Isaka has also released a couple of EPs with Gallhammer drummer Lisa Reaper, who has started her own electronic solo project called risaripa. The albums are titled Tokyo and Oslo, after the duo’s respective homes. Tracks like “Damp,” by risaripa, are very much in the Gallhammer spirit, with a leaden, bash-your-skull-in tempo. Electronic squeals and sirens substitute for vocal growls and snarls.

Other efforts are further afield. The collaboration “T-bane,” for example, has a chiptune retro-jauntiness, over which are layered rending protests, as if a tiny mammal is being crushed to death in an arcade.

Isaka singles out “Skog,” from the album of the same name, released in November, as one of her favorite things she’s done so far. “I want some melodies with some noisy elements in my music, and it happened well on that track,” she says. The song has a very un-Gallhammer groove to it; it’s almost feel-good, bliss-out music, if you have a high tolerance for feedback.
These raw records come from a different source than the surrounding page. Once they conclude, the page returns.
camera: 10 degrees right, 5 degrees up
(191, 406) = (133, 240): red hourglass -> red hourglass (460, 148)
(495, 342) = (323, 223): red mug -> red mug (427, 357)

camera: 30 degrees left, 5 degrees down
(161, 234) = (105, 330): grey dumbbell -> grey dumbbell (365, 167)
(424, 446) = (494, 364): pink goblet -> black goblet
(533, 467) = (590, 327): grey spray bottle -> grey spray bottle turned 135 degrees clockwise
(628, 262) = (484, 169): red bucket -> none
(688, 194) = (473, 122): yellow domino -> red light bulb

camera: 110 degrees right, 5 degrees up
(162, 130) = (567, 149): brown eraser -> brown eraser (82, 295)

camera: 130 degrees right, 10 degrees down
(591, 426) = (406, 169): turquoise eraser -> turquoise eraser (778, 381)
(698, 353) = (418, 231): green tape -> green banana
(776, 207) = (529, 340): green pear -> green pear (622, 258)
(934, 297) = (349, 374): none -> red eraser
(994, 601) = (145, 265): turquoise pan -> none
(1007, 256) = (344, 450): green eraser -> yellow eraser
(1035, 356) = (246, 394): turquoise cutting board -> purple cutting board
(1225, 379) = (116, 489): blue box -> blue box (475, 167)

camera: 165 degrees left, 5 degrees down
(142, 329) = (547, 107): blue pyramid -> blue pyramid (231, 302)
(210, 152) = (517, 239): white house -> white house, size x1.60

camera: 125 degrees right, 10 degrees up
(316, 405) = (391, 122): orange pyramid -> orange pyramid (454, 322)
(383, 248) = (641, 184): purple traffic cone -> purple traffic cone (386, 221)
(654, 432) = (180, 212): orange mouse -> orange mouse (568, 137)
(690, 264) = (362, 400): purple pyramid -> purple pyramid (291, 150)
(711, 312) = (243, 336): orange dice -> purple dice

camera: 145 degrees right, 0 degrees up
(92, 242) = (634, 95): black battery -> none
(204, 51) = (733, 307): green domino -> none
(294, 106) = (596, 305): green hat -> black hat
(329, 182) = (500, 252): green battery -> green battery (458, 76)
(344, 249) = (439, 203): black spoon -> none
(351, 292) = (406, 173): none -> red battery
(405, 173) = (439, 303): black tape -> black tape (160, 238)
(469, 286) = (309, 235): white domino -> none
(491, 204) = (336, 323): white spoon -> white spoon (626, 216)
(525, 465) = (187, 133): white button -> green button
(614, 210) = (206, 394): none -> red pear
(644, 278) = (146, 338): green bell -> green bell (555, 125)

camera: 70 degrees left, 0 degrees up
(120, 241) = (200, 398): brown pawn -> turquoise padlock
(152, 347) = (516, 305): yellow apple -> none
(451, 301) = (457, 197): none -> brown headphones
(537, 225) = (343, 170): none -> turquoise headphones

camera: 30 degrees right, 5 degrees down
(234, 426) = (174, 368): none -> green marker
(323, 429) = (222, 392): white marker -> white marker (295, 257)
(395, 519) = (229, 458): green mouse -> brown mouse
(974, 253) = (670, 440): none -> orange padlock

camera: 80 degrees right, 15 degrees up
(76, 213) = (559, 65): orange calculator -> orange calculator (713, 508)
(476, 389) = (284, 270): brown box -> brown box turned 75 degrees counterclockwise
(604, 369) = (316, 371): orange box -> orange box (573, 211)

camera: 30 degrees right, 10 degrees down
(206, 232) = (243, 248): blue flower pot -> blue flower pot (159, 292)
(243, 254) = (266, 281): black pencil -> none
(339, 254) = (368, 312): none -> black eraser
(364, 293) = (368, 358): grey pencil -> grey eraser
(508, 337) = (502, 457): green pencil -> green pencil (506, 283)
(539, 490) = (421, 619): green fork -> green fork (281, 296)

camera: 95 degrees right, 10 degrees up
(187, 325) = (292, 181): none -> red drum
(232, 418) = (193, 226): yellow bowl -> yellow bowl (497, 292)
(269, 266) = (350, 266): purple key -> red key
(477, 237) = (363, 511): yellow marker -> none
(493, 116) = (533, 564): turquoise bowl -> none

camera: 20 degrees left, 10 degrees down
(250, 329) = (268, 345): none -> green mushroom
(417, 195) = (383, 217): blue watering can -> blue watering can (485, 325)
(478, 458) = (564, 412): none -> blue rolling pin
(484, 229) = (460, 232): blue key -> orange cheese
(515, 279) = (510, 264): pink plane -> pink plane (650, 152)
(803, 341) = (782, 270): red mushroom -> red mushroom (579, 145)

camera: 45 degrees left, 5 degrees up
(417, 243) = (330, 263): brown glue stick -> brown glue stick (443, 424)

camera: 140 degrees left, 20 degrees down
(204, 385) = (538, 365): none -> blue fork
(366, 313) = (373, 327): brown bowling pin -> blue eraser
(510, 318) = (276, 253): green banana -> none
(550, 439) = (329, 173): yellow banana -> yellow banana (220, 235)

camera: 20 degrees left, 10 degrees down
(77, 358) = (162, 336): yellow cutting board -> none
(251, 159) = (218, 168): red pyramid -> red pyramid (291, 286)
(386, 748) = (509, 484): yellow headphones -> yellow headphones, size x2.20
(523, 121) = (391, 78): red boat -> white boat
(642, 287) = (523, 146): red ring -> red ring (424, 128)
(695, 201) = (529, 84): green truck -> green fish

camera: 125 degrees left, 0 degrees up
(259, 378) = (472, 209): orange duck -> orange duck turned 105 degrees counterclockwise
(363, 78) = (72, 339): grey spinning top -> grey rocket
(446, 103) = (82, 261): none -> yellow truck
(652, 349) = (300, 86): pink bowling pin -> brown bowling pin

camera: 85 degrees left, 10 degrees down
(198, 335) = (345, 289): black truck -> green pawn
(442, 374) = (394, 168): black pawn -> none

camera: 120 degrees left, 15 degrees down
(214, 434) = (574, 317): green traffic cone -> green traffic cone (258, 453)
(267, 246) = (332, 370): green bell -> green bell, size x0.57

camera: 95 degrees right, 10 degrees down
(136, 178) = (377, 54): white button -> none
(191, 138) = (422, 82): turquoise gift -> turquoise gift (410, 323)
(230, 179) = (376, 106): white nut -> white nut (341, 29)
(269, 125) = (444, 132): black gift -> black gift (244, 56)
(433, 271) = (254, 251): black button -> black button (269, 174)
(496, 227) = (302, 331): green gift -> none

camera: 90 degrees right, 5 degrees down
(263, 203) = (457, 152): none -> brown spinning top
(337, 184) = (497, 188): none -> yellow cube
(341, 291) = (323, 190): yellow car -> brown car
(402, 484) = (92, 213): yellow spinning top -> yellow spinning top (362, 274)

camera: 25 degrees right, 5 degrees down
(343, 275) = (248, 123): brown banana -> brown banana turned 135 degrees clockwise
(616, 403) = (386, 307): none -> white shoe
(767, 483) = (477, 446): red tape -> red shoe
Isaka’s also very fond of the track “Icy Gray” from Keys For Tomorrow, which in her words “has a little nostalgic ‘90s feel to it.” The album as a whole she says covers “ambient, noise, techno—all elements of previous works, I think.”

Sundust, Isaka’s most recent album, pushes her noise experiments in a bunch of different directions. The 10-minute opening track, “Stardust,” starts out with crunching noise and then turns into a series of ear-piercing high squeals. “Cosmic Rider” is perhaps the high point of the EP though. An actual beat is buried under layers of feedback screech and squall, creating a kind of filthy groovy abstract noise techno.

Isaka traveled to Tokyo in December to perform live with risaripa and release her first physical album as Viviankrist, a 10″ split with Tokyo-based blackened ambient project Concierto de la Familia. “I just started this…and everything has happened very quickly,” she says. “I’m very happy for this situation and what I’m doing now.”